I'm with Runner on this one. To add to that, it depends on customer's needs. Maybe they only wanted litter/trash debris picked up. We have some large stores which we allow 2- 2 1/2 hours to clean up. The management knows we are not going to cover 100% of the lot, sweep the curbs, blow out all the corners, pickup the lawns, and empty trash cans each night. We do however cover 100% of the lot throughout the week. Section it off and do total coverage of say 1/3 one night and sweep the litter on the rest of the lot. Next night 1/3 coverage, litter on other 2/3 and sweep curbs another night. Same thing, plus pick up the lawn another night. Same thing, blow out along the nooks and crannies another night. We do however blow the trash and cigarette butts from the entrances every night. This price maybe alright, just as long as the customer knows what they are to expect for the pricing. It is only known between that contractor and customer what the expectations are. If you want it, you need to find out what their expectations are and decide if you can offer service within their parameters and still clear a profit. Something else to consider is why are you bidding it? Did they contact you because they were unhappy? Great sales point for charging a little more. Did you contact them? Maybe they don't want to change contractors? Maybe he gave you a BS price to see if you would bid it way lower? Some managers do this. Not very ethical, but it happens.


----------



## SNHSERV05 (Dec 17, 2005)

city sweep, is that the size of the lot your curious about sweeping 2.5-3 acre or is that the mall size,? either way I wouldnt sweep that with a tornado wind for 50.00..................not enough money in this deal, around here in the northeast sweeping companies get hourly, I know a guy that does just sweeping and gets 100.00 to 150.00 per hour


----------

[Exercise tasks]
1: Answer these from the sweeping thread:
(a) How much time is allowed to clean up some of the large stores?
(b) What is blown from the entrances every night?
(c) What hourly rate does the sweeping-only contractor in the northeast get?
2: Rewrite the rows from the first one through the line containing "Answer: the adult walking in background", replacing "girl in white hooded jacket" with "girl in white parka" and leaving everything else as it is.

[Source data]
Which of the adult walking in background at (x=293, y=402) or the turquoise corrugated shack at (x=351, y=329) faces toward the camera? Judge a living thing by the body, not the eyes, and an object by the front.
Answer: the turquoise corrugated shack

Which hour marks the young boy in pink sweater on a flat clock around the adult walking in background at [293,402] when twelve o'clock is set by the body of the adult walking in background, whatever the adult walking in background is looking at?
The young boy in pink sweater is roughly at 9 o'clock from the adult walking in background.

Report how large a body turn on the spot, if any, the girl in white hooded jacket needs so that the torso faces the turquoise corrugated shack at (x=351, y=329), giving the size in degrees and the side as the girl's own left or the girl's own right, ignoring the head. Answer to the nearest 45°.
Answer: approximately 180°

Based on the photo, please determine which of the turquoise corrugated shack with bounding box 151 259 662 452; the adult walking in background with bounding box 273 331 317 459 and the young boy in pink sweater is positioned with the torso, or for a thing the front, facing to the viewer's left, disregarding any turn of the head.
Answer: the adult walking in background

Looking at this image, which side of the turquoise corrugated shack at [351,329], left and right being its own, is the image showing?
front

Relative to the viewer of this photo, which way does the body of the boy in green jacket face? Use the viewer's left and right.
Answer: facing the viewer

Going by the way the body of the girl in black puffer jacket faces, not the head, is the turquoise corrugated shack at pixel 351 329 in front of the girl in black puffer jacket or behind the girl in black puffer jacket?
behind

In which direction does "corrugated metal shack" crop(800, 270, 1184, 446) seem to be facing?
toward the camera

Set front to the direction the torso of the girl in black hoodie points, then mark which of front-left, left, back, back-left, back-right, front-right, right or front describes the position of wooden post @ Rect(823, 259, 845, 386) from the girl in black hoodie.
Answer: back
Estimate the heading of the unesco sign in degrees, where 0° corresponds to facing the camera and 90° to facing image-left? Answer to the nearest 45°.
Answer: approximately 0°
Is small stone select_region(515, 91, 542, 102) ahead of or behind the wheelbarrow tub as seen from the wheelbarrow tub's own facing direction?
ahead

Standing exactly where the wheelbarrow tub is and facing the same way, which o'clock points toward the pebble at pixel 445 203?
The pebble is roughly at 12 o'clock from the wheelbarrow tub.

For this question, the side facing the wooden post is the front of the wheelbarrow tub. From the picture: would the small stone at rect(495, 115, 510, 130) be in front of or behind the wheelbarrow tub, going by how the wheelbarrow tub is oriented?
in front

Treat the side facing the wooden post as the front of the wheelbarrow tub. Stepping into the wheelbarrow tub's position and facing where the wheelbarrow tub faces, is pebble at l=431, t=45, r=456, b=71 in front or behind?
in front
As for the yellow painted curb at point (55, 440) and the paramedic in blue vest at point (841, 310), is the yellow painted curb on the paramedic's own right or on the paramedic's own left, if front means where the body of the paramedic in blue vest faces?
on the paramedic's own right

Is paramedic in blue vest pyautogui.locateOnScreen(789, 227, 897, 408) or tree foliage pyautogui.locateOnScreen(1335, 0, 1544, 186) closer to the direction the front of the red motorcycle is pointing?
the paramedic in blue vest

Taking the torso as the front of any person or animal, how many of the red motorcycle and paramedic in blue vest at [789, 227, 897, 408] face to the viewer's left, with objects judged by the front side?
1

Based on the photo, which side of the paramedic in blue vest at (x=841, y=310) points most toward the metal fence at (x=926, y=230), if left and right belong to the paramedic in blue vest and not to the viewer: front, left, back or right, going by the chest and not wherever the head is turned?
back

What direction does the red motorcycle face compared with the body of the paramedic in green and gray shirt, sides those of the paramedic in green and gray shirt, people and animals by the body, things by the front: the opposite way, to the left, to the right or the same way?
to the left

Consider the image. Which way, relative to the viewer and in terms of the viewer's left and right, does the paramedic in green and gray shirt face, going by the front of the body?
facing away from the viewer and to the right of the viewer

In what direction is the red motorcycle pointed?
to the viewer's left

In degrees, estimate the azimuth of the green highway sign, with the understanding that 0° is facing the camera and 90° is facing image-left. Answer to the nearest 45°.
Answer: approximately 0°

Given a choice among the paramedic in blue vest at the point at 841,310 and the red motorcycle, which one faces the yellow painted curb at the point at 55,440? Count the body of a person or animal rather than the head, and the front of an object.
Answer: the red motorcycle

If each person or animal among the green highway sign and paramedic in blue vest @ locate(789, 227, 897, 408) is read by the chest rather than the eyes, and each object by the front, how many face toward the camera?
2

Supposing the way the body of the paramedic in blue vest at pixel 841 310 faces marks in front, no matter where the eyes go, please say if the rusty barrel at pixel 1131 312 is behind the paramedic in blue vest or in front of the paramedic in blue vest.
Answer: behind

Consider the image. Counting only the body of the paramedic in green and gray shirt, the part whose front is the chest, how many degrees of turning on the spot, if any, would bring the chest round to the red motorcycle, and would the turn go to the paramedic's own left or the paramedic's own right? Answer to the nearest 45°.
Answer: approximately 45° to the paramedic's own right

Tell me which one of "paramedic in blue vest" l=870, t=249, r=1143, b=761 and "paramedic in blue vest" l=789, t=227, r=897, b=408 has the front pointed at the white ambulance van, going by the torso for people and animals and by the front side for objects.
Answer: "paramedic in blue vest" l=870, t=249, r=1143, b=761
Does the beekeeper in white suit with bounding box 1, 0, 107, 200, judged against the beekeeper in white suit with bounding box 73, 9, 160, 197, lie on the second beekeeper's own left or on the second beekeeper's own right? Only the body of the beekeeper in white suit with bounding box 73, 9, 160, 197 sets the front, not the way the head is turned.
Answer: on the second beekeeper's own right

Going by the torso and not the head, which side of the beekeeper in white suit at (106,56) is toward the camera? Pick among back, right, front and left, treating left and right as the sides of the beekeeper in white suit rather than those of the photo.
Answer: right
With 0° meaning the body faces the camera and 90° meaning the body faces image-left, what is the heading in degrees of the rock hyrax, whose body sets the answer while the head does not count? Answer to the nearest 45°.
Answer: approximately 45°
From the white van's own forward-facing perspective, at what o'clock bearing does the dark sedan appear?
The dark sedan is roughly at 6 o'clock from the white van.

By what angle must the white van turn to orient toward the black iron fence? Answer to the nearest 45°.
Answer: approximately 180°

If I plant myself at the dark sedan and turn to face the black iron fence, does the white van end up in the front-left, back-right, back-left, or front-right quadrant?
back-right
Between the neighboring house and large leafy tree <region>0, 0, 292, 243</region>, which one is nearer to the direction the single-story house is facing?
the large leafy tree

[Solutions below]
1:
(a) 2 to 2 1/2 hours
(b) The trash and cigarette butts
(c) 100.00 to 150.00 per hour

2:
Which of the adult walking in background at (x=293, y=402) or the turquoise corrugated shack at (x=351, y=329) faces toward the camera? Judge a living thing by the body, not the eyes, and an object by the front.
Answer: the turquoise corrugated shack

Which hour marks the young boy in pink sweater on a flat clock around the adult walking in background at [293,402] when twelve o'clock is set by the body of the adult walking in background, whatever the adult walking in background is looking at?
The young boy in pink sweater is roughly at 9 o'clock from the adult walking in background.

Report how large a body turn on the spot, if any, the girl in white parka needs so that the torso faces the turquoise corrugated shack at (x=351, y=329), giving the size in degrees and the side as the girl's own left or the girl's own right, ignoring the head. Answer to the nearest 45°.
Answer: approximately 180°

Based on the photo, please determine which of the turquoise corrugated shack with bounding box 151 259 662 452; the adult walking in background with bounding box 273 331 317 459 and the young boy in pink sweater is positioned with the torso, or for a thing the front, facing to the viewer's left, disregarding any turn of the head.
Answer: the adult walking in background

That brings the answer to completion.